TO DO
Among the records that follow, set down only the lines from the one containing "table_cell [826, 164, 1040, 1561]" to the one containing "Rendered at 1241 by 1754 pixels.", both included, exactly.

MATERIAL FOR THIS EXERCISE
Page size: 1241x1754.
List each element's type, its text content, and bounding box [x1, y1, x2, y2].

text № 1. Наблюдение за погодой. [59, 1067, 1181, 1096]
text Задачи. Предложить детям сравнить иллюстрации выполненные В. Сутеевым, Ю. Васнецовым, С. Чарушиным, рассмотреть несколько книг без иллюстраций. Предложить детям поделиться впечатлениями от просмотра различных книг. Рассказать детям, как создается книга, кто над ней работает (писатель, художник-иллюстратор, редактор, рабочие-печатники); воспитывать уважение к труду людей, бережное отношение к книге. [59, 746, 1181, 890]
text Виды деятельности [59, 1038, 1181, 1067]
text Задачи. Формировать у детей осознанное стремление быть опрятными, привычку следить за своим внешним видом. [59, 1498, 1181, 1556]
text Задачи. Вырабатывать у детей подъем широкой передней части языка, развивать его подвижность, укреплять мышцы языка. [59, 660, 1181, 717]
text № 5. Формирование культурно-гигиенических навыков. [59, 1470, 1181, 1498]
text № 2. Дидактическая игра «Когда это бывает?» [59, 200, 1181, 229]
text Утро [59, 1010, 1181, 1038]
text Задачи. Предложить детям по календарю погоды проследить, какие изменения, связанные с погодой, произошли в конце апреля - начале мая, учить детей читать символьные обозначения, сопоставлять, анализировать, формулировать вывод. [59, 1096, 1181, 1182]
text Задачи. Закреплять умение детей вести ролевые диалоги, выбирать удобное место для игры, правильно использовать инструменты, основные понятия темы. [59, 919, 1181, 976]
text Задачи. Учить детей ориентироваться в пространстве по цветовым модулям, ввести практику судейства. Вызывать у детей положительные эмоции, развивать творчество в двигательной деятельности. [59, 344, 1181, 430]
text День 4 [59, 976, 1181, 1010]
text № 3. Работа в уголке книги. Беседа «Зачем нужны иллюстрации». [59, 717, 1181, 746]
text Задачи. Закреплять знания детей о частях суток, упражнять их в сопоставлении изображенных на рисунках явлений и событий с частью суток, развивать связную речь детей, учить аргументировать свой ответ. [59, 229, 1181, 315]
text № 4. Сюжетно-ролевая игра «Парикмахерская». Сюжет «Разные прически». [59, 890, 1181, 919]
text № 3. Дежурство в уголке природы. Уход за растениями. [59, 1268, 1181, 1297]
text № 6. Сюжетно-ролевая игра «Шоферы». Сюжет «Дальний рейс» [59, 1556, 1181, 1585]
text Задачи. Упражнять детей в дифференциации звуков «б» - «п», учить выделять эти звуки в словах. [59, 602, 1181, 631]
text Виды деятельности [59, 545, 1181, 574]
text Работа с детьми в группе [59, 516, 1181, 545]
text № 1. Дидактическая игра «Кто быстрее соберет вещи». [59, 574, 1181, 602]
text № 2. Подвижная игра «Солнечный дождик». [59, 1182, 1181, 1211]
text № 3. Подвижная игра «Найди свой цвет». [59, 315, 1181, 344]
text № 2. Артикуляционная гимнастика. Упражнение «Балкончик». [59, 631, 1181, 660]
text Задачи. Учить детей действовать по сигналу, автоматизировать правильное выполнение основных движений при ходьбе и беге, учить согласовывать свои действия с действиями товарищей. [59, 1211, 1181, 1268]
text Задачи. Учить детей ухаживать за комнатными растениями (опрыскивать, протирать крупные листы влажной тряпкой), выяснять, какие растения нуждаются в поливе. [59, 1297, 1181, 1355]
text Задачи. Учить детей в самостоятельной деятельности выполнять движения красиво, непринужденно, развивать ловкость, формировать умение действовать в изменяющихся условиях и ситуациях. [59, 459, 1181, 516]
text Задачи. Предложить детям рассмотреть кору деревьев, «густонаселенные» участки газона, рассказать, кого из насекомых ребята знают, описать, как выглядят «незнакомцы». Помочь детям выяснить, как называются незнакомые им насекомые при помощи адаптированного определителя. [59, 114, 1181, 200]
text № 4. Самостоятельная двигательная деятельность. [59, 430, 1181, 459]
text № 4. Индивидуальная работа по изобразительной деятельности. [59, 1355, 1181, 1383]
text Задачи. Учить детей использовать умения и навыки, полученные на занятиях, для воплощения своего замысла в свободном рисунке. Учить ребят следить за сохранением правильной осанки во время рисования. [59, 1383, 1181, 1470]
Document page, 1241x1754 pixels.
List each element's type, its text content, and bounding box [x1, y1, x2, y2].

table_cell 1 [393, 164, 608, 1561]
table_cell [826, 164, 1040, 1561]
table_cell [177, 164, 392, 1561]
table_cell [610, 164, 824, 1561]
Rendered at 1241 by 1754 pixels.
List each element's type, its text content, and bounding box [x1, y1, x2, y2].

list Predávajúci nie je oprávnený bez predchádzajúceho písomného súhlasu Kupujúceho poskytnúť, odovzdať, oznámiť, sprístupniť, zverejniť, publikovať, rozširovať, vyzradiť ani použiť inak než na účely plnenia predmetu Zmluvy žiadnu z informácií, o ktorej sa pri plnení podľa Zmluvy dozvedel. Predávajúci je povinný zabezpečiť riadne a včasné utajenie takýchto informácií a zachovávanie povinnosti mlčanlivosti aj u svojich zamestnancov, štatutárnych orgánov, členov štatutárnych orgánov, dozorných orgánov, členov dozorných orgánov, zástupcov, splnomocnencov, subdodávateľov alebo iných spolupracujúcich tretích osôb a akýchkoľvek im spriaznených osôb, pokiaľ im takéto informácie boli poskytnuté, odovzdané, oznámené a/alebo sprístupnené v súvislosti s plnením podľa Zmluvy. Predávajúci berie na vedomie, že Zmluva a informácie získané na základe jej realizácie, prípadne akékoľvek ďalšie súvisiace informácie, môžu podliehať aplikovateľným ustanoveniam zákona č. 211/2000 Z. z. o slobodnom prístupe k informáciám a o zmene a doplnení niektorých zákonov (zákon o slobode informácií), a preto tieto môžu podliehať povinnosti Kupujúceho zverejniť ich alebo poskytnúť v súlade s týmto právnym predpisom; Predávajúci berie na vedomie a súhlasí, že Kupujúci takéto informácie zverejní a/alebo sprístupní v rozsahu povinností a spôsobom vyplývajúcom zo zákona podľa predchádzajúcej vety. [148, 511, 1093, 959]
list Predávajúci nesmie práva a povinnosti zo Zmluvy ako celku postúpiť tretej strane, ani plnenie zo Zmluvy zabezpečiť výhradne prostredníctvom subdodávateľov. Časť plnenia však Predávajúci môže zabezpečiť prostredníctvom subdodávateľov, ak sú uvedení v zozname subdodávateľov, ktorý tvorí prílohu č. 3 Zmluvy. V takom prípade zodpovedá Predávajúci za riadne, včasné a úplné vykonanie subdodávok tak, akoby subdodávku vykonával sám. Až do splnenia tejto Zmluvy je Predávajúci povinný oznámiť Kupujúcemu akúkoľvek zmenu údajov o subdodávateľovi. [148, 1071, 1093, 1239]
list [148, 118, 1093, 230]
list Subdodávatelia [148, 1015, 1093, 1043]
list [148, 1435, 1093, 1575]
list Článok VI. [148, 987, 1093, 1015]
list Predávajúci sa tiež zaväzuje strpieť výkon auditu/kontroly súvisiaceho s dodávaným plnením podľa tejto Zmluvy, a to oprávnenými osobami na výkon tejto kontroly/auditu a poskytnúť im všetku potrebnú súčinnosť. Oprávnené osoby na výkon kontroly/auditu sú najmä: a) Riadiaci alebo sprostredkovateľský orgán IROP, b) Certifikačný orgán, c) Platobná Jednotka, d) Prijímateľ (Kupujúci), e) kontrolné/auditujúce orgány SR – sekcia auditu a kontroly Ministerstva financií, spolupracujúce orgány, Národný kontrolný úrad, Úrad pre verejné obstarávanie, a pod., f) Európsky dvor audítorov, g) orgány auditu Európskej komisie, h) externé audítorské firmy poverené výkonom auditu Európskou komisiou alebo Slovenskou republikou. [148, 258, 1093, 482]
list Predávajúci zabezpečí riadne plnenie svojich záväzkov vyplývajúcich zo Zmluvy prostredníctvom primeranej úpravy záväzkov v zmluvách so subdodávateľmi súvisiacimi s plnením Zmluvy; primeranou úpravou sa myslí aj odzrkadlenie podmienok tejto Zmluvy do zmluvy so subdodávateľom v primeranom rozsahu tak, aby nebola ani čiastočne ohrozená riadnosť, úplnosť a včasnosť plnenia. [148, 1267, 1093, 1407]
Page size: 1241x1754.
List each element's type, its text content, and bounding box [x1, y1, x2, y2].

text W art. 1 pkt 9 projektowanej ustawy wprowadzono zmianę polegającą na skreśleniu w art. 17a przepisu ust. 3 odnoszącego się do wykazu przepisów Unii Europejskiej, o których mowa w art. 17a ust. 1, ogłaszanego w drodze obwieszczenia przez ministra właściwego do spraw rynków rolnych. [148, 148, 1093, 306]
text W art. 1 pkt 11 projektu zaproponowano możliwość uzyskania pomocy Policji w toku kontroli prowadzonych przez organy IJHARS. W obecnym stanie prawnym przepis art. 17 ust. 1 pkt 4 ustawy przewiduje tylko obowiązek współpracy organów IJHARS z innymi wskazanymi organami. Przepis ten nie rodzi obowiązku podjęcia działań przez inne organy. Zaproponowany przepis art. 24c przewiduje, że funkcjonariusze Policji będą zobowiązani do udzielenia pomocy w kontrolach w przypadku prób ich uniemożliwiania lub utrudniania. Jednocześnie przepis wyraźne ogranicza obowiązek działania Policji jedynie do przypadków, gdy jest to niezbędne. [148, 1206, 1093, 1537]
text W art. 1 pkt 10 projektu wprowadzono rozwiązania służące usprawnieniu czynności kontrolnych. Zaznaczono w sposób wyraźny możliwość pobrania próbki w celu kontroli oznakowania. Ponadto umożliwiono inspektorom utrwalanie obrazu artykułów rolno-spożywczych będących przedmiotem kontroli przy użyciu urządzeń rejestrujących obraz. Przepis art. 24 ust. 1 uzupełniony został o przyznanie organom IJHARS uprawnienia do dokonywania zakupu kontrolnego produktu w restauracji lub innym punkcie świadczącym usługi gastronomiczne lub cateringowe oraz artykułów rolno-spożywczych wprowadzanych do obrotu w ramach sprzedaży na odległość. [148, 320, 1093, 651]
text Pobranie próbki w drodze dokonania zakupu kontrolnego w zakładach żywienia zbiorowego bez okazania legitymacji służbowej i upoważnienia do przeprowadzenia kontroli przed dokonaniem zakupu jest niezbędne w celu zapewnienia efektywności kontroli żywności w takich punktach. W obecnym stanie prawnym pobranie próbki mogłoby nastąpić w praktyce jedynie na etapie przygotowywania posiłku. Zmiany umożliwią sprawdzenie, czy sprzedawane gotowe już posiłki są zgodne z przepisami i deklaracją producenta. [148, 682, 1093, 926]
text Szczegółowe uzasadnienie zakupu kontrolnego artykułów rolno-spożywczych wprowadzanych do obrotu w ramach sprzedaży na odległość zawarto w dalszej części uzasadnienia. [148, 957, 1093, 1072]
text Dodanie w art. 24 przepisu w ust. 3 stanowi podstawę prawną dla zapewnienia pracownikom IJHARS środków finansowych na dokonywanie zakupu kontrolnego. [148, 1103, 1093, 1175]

SOLUTION BELOW
table_cell [826, 164, 1040, 1561]
table_cell [177, 164, 392, 1561]
table_cell [610, 164, 824, 1561]
Rendered at 1241 by 1754 pixels.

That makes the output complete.